§ Fragmento extraído:
A pesar del lugar en que se encuentran, no
importa el contexto, son brutos y estúpidos al mismo tiempo, pues el puesto no
es producto de algún mérito personal sino de la traición, la imprudencia y el
oportunismo. Quizás, para no ser tan agrio con este tipo de parásito, alguna
relación a nivel de cúpula religiosa le valió el cargo. Hay veces en la que
procuran lucir amables, complacientes o tiernos, pero su ruindad es tan latente
que lo que hacen es acrecentar esa deplorable personalidad que les inviste.
Vale más un resabio o una grosería de ellos que cualquier gesto de comprensión
o ternura: pues, a la larga, la decepción es menos azarosa y se evita el
desengaño.

§ Lo que se pide:
Reproduce del fragmento sobre quienes ocupan cargos sin mérito el tramo que va desde "A pesar del" hasta "que les inviste.", sin alterar nada. Usa solo el fragmento como fuente.

§ Ítems extraídos:
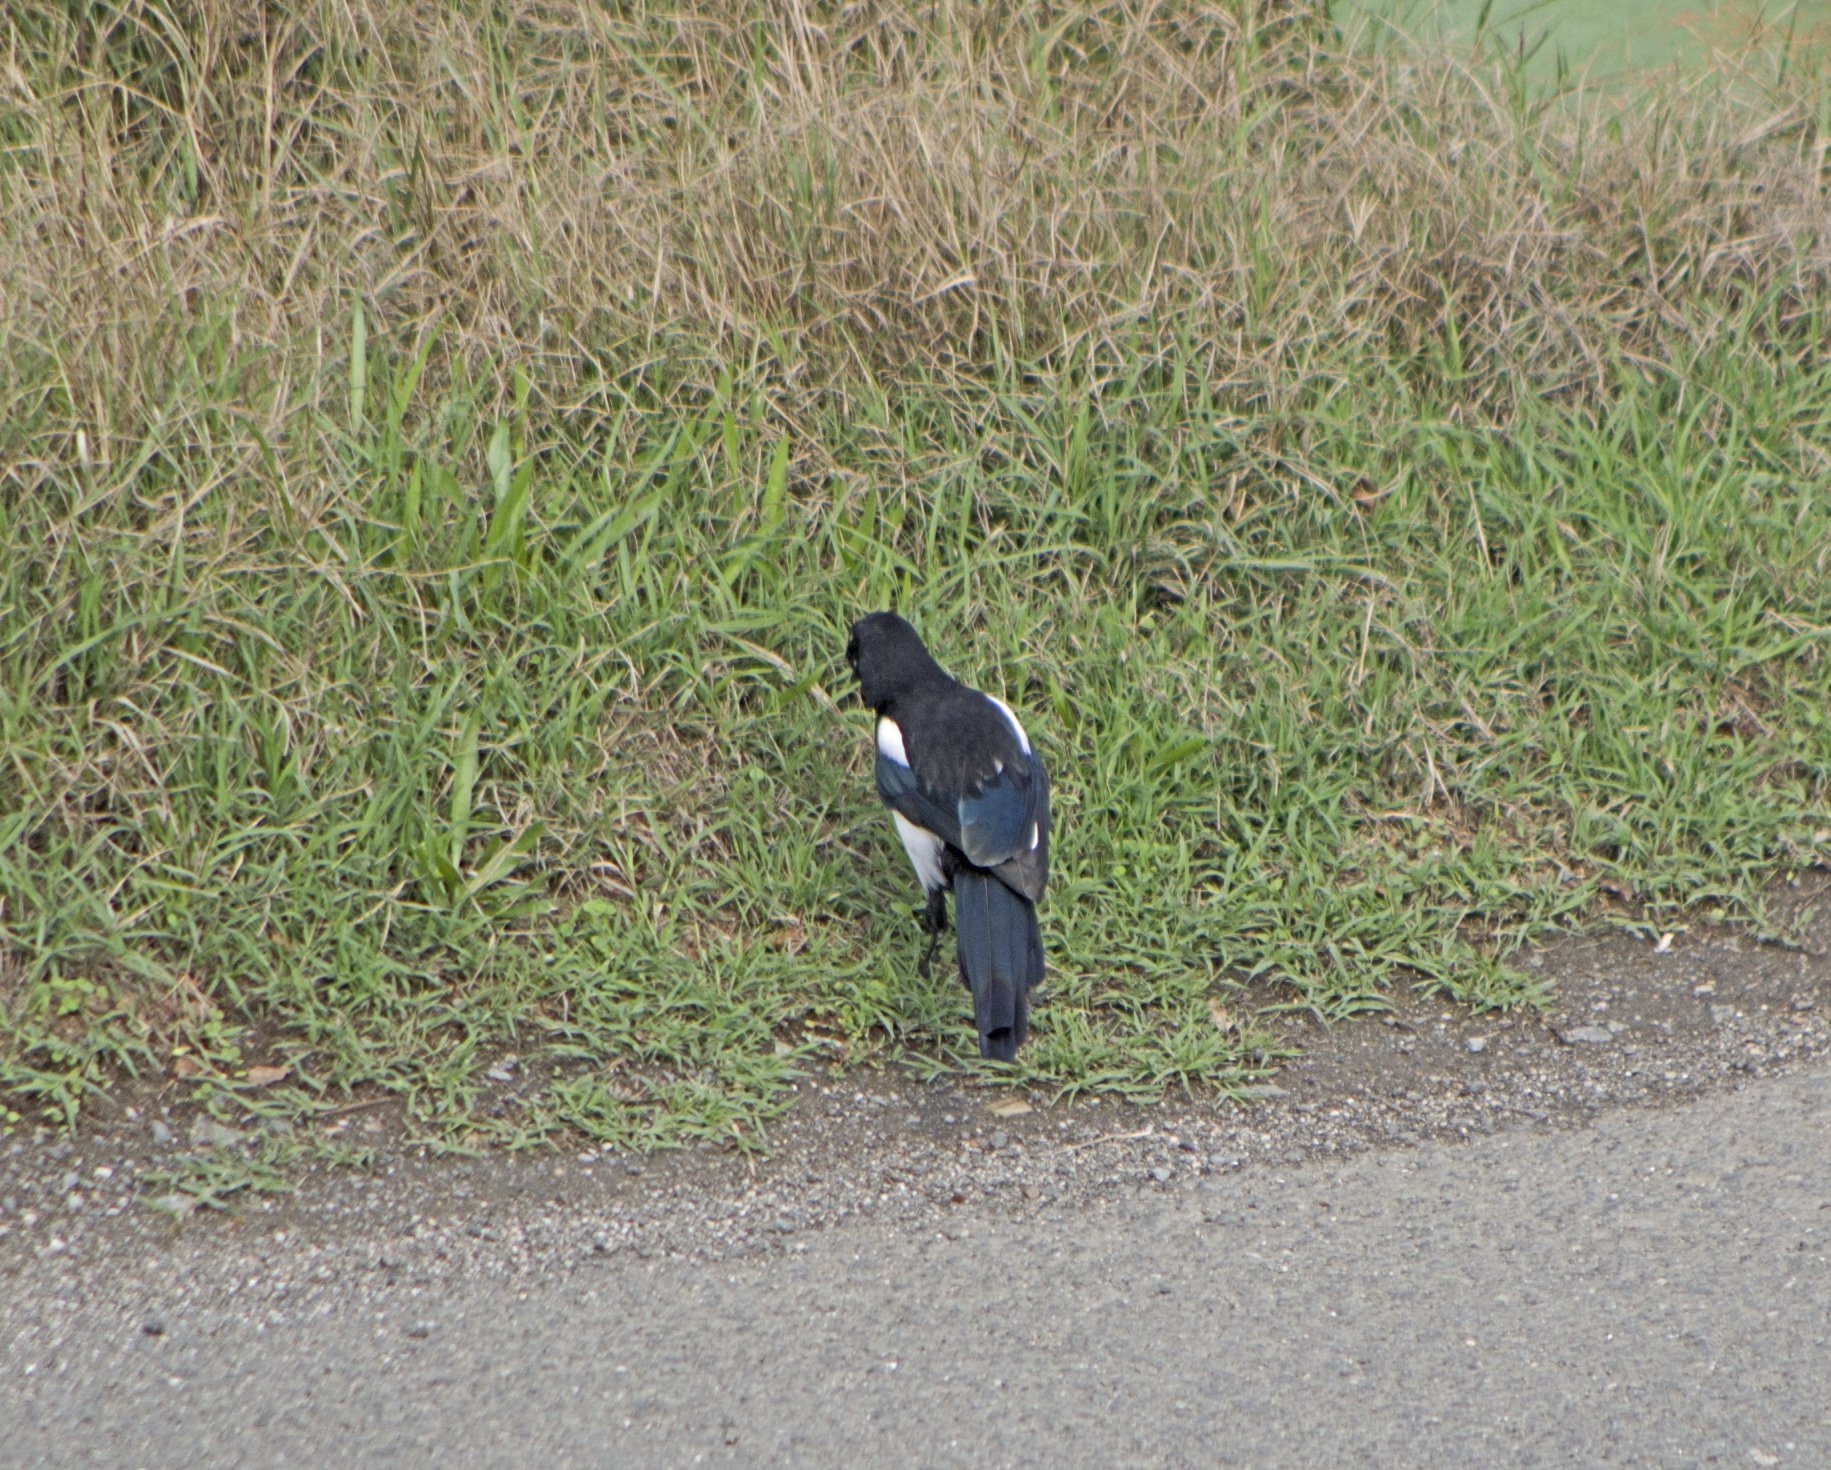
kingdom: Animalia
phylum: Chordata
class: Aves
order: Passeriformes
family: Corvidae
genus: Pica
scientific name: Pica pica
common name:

---

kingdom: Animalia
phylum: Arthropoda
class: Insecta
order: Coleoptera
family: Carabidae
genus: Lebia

§ Resultado del ejercicio:
A pesar del lugar en que se encuentran, no
importa el contexto, son brutos y estúpidos al mismo tiempo, pues el puesto no
es producto de algún mérito personal sino de la traición, la imprudencia y el
oportunismo. Quizás, para no ser tan agrio con este tipo de parásito, alguna
relación a nivel de cúpula religiosa le valió el cargo. Hay veces en la que
procuran lucir amables, complacientes o tiernos, pero su ruindad es tan latente
que lo que hacen es acrecentar esa deplorable personalidad que les inviste.